**QUESTIONS:**
A - Transcribe the part of the reflection on the kitchen photograph that runs from "I hope, with" down to "of every day.".
B - According to the reflection on the kitchen photograph, what illness was Daniel found to have?

In my house, in my kitchen, on the dresser, there is a photograph. It is a photo given to me, of a group of friends and I, all dressed up, on a night away, a few short years ago.
I look at that photo and I see…. Before.
Before Daniel got sick. Before that awful day when we heard he had leukemia. Before he had chemo. Before we knew a child could suffer so much pain. Before we knew all about bone marrow and blood donations, platelet counts, neutrophil counts and the side effects of chemotherapy.
Before he died.
As I look at that photo I remember a time when my friend, who is laughing happily, still had four children to hug and to hold. I look at it and remember how great life was, and what fun we all had. I look at our happy faces and think, “we had no idea what horror lay ahead”.
I keep that photo in my kitchen for various reasons.
It reminds me of a time, before everything changed. As we posed for that picture, Daniel was living, enjoying life as only Danny could. As I look away, my eyes fall on another photo. It is a beautiful picture of young Daniel, swimming in the sea, head and shoulders above water, eyes shining, wearing a massive smile. Full of life.
Looking at those photos some days fills me with a sense of loss, and a incredible feeling of sadness for my friend. Yet I also look at that picture and it reminds me, what it is to live this life. Life is fragile. Today I have my husband and family around me. We are a complete photograph. Who knows what lies ahead, but tonight, as I type this, I know we are all together, and I take the time to appreciate, that for now life for us is good.
I hope, with all my heart, that our photo will remain complete for many, many years to come. Because who knows when it might be, that I will look at a family photo and think.. that was before.
So despite missing young Daniel, and feeling such sadness for my friend, the loss of Danny has taught me, not to worry about what lies ahead, but to enjoy every moment of every day.
No matter how bad the day, I am lucky. Very very lucky.
16 thoughts on “Before.”

**Page-level text extractions:**

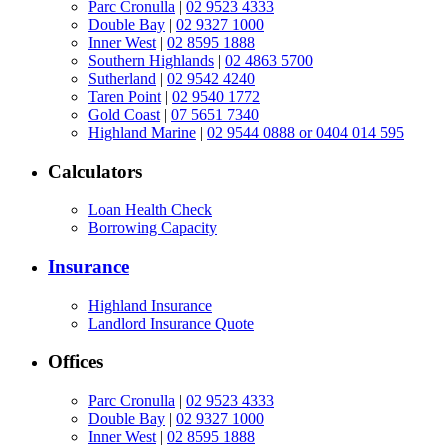
Parc Cronulla
|
02 9523 4333
Double Bay
|
02 9327 1000
Inner West
|
02 8595 1888
Southern Highlands
|
02 4863 5700
Sutherland
|
02 9542 4240
Taren Point
|
02 9540 1772
Gold Coast
|
07 5651 7340
Highland Marine
|
02 9544 0888 or 0404 014 595
Calculators
Loan Health Check
Borrowing Capacity
Insurance
Highland Insurance
Landlord Insurance Quote
Offices
Parc Cronulla
|
02 9523 4333
Double Bay
|
02 9327 1000
Inner West
|
02 8595 1888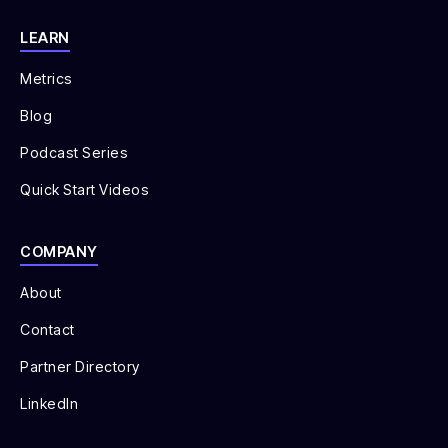
LEARN
Metrics
Blog
Podcast Series
Quick Start Videos
COMPANY
About
Contact
Partner Directory
LinkedIn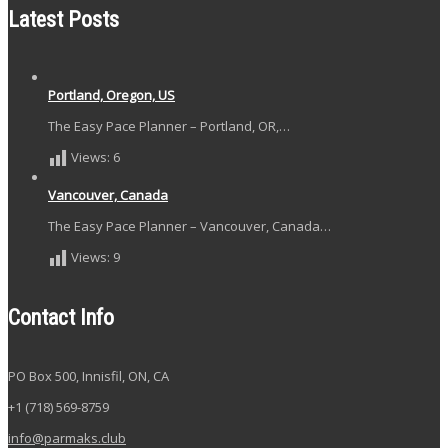
Latest Posts
Portland, Oregon, US
The Easy Pace Planner – Portland, OR,…
Views:
6
Vancouver, Canada
The Easy Pace Planner – Vancouver, Canada…
Views:
9
Contact Info
PO Box 500, Innisfil, ON, CA
+1 (718) 569-8759
info@parmaks.club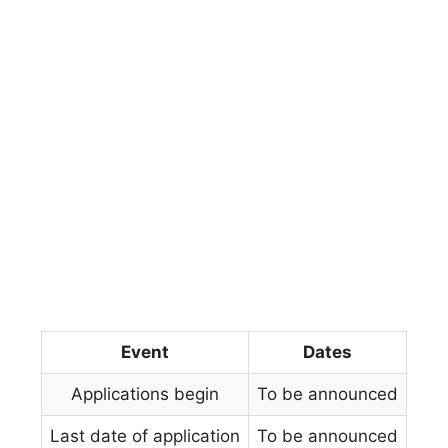
Event
Dates
Applications begin
To be announced
Last date of application
To be announced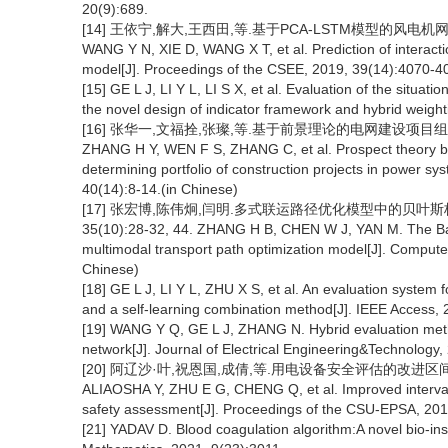
20(9):689.
[14] 王依宁,解大,王西田,等.基于PCA-LSTM模型的风电机网相互作
WANG Y N, XIE D, WANG X T, et al. Prediction of intera
model[J]. Proceedings of the CSEE, 2019, 39(14):4070-4
[15] GE L J, LI Y L, LI S X, et al. Evaluation of the situat
the novel design of indicator framework and hybrid weight
[16] 张华一,文福拴,张璨,等.基于前景理论的电网建设项目组合多属
ZHANG H Y, WEN F S, ZHANG C, et al. Prospect theory ba
determining portfolio of construction projects in power s
40(14):8-14.(in Chinese)
[17] 张宏博,陈伟炯,闫明.多式联运路径优化模型中的贝叶斯极
35(10):28-32, 44. ZHANG H B, CHEN W J, YAN M. The Bay
multimodal transport path optimization model[J]. Compute
Chinese)
[18] GE L J, LI Y L, ZHU X S, et al. An evaluation system
and a self-learning combination method[J]. IEEE Access,
[19] WANG Y Q, GE L J, ZHANG N. Hybrid evaluation method
network[J]. Journal of Electrical Engineering&Technology
[20] 阿辽沙·叶,祝恩国,成倩,等.用电设备安全评估的改进区间层次分
ALIAOSHA Y, ZHU E G, CHENG Q, et al. Improved interval 
safety assessment[J]. Proceedings of the CSU-EPSA, 2015
[21] YADAV D. Blood coagulation algorithm:A novel bio-insp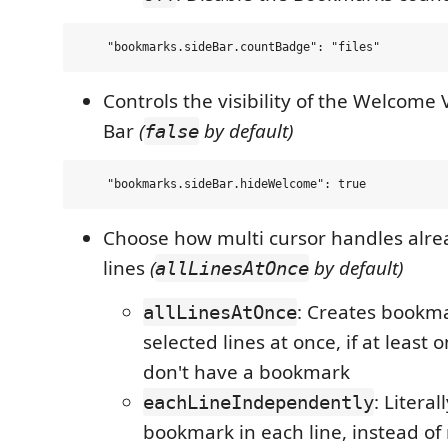
Controls the visibility of the Welcome 
Bar
(
by default)
false
Choose how multi cursor handles alr
lines
(
by default)
allLinesAtOnce
: Creates bookma
allLinesAtOnce
selected lines at once, if at least o
don't have a bookmark
: Literal
eachLineIndependently
bookmark in each line, instead of 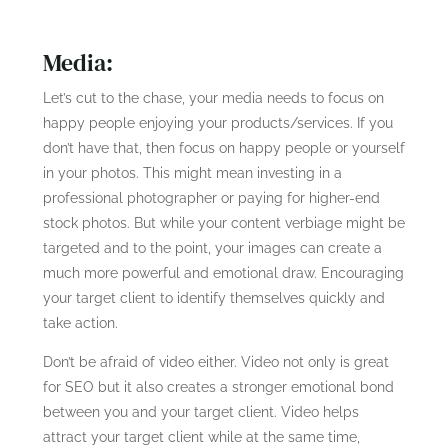
Media:
Let’s cut to the chase, your media needs to focus on
happy people enjoying your products/services. If you
don’t have that, then focus on happy people or yourself
in your photos. This might mean investing in a
professional photographer or paying for higher-end
stock photos. But while your content verbiage might be
targeted and to the point, your images can create a
much more powerful and emotional draw. Encouraging
your target client to identify themselves quickly and
take action.
Don’t be afraid of video either. Video not only is great
for SEO but it also creates a stronger emotional bond
between you and your target client. Video helps
attract your target client while at the same time,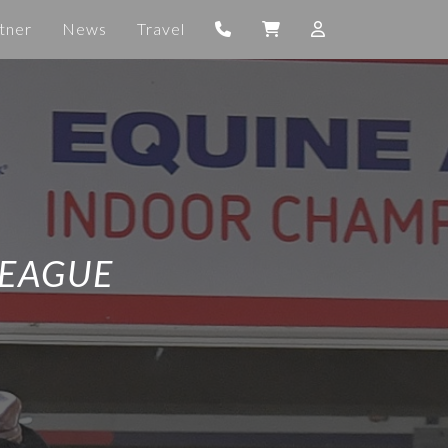
tner
News
Travel
LEAGUE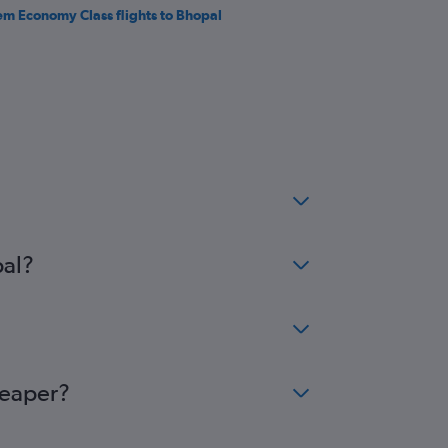
em Economy Class flights to Bhopal
pal?
heaper?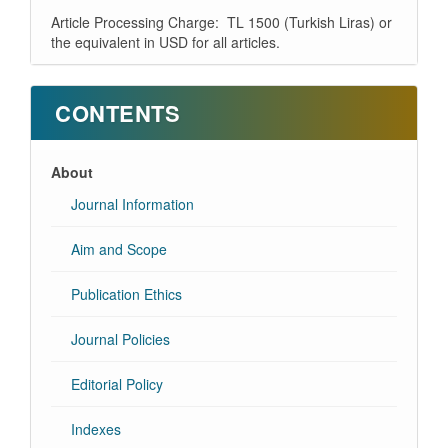
Article Processing Charge: TL 1500 (Turkish Liras) or
the equivalent in USD for all articles.
CONTENTS
About
Journal Information
Aim and Scope
Publication Ethics
Journal Policies
Editorial Policy
Indexes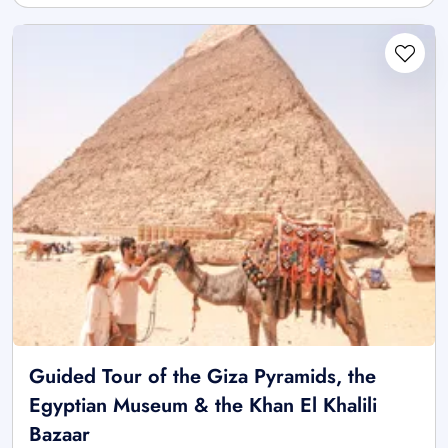
Guided Tour of the Giza Pyramids, the
Egyptian Museum & the Khan El Khalili
Bazaar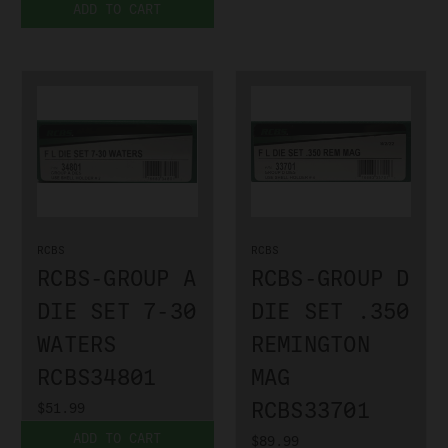
ADD TO CART
RCBS
RCBS
RCBS-GROUP A
RCBS-GROUP D
DIE SET 7-30
DIE SET .350
WATERS
REMINGTON
RCBS34801
MAG
RCBS33701
$51.99
ADD TO CART
$89.99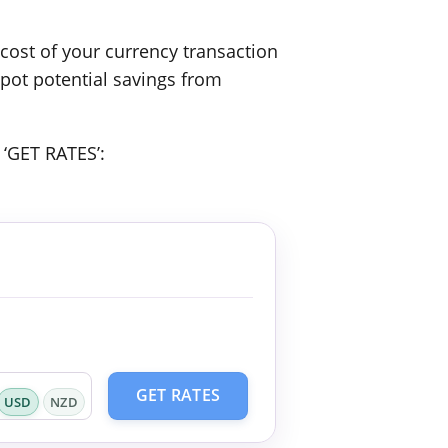
ost of your currency transaction
spot potential savings from
 ‘GET RATES’:
GET RATES
USD
NZD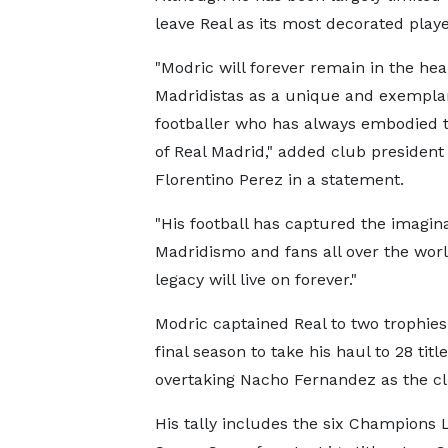
leave Real as its most decorated playe
"Modric will forever remain in the hear
Madridistas as a unique and exempla
footballer who has always embodied 
of Real Madrid," added club president
Florentino Perez in a statement.
"His football has captured the imagina
Madridismo and fans all over the worl
legacy will live on forever."
Modric captained Real to two trophies 
final season to take his haul to 28 title
overtaking Nacho Fernandez as the cl
His tally includes the six Champions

**ANSWERS TO EACH TASK:**
A -
I hope, with all my heart, that our photo will remain complete for many, many years to come. Because who knows when it might be, that I will look at a family photo and think.. that was before.
So despite missing young Daniel, and feeling such sadness for my friend, the loss of Danny has taught me, not to worry about what lies ahead, but to enjoy every moment of every day.

B - Leukemia.